Wildlife Vehicle Collisions Rise in the Fall
As you get ready for fall driving hazards like fallen leaves, icy roads, and sun glare, make sure you also stay alert for deer and other animals on the road. Collisions between vehicles and large mammals like deer are more common in October and November than at any other time of year, according to the Federal Highway Administration.
Wildlife vehicle collisions are severely under-reported, but the FHWA estimates that the total is between one and two million per year, and is increasing by about 6,800 crashes annually.
Here are some tips to help you anticipate animals on the road and reduce your risk of a costly crash.
Know When and Where to Watch Out
According to the New York Times, white-tail deer are the large mammal most often struck by vehicles. Nearly half of all crashes involving this species occur from October to December. Seasonal migrations, mating periods, and hunting seasons all cause more wildlife movement during this time.
Animal-vehicle crashes occur most often in the morning, from 5 AM to 8 AM, and in the evening, from 4 PM to midnight. Animals are particularly active near dawn and dusk, which often coincides with peak commute traffic hours.
Most wildlife vehicle collisions happen on low-volume, high-speed rural roads, which are also likely to be areas with high animal populations. Be particularly cautious in forested areas, where trees and foliage near the roadway could hide an approaching animal. Remember that where you see one animal, there are probably others nearby.
Modify Your Driving
Where animals are likely to be present, remember to reduce your speed to give yourself the best chance of stopping in time to avoid a crash.
Don’t count on deer whistles to deter deer. Although they’ve been in use for decades, the Insurance Institute for Highway Safety reports that they have no effect on deer behavior. Instead, it’s best to slow down and scan the area ahead of you continuously for wildlife.
Wear Seatbelts and Helmets
An estimated 179 wildlife vehicle collisions per year are fatal. While this only represents 0.5% of all fatal crashes, the IIHS reports that many of these fatalities were preventable:
- 60% of people killed in animal-car collisions were not using safety belts
- 65% of motorcyclists killed in collisions with animals were not wearing helmets
Don’t Swerve to Avoid an Animal
Most deaths in animal-vehicle collisions were not caused by impact with the animal, but by events that occurred after striking the animal.
80% of fatal animal-vehicle crashes involved only one passenger vehicle or motorcycle:
- In 38% of these, a motorcyclist fell off the motorcycle after striking an animal.
- In 36% of these, a passenger vehicle ran off the road and overturned or struck a fixed object after striking an animal.
- In only 5% of these, the animal went through the windshield of the striking vehicle.
20% involved multiple vehicles:
- In half of these, the animal became airborne when struck by one vehicle, and went through the windshield of a second vehicle.

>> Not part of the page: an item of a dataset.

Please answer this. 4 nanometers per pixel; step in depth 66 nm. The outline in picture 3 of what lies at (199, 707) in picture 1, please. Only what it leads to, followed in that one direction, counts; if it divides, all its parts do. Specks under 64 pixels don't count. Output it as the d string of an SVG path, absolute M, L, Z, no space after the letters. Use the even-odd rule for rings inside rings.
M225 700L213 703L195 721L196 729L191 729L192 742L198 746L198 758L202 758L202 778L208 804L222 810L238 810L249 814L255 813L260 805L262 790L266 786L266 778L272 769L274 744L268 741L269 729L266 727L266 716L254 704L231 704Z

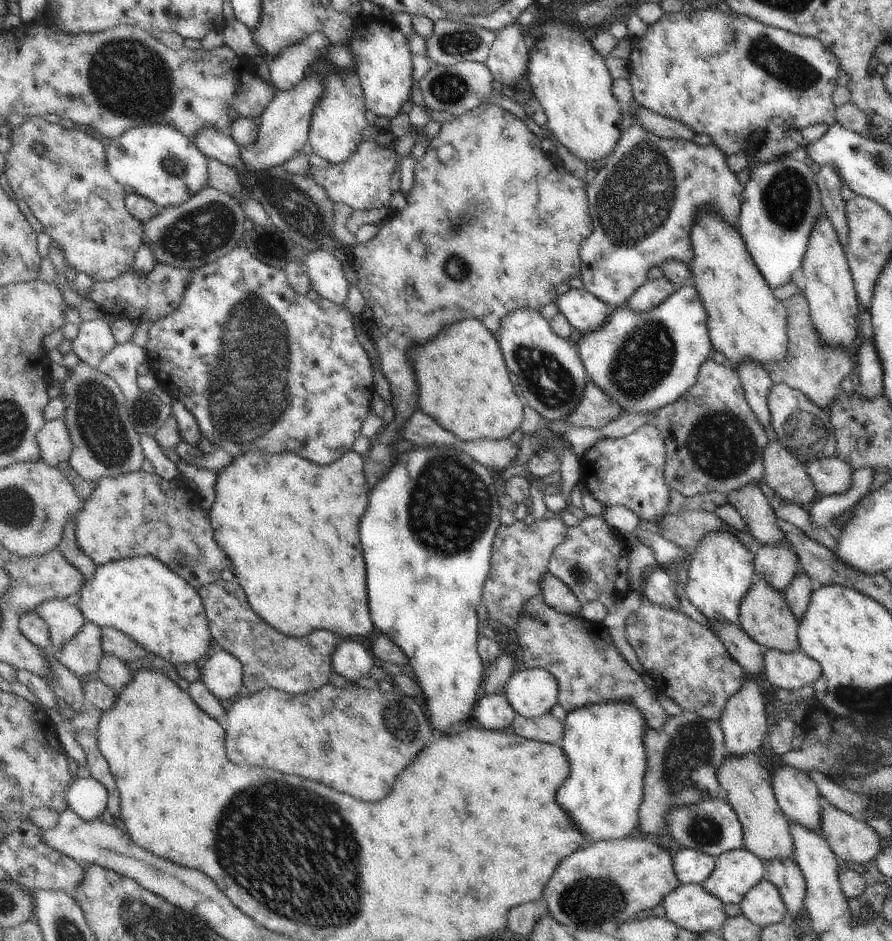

- In the other half of these, one vehicle struck an animal and then collided with other vehicles, or other vehicles also struck the animal and then went off the road.
If an animal darts out in front of you and a crash is unavoidable, the AAA Foundation for Traffic Safety advises applying your brakes firmly and remaining in your lane. Swerving can cause a more serious crash involving hitting other vehicles or fixed objects, running off the roadway, or overturning your vehicle.
What to Do If You Hit an Animal
If you or others are injured, call emergency services for assistance immediately.
Turn on your car’s hazard lights or use emergency road flares to warn oncoming traffic of the animal in the road.
If the animal has been hurt or killed, call the non-emergency number of your local police department. Give the location and condition of the animal, and be sure to state if the animal poses a traffic hazard that could cause additional collisions. The Humane Society advises that quick removal will also prevent scavengers from being attracted to the road.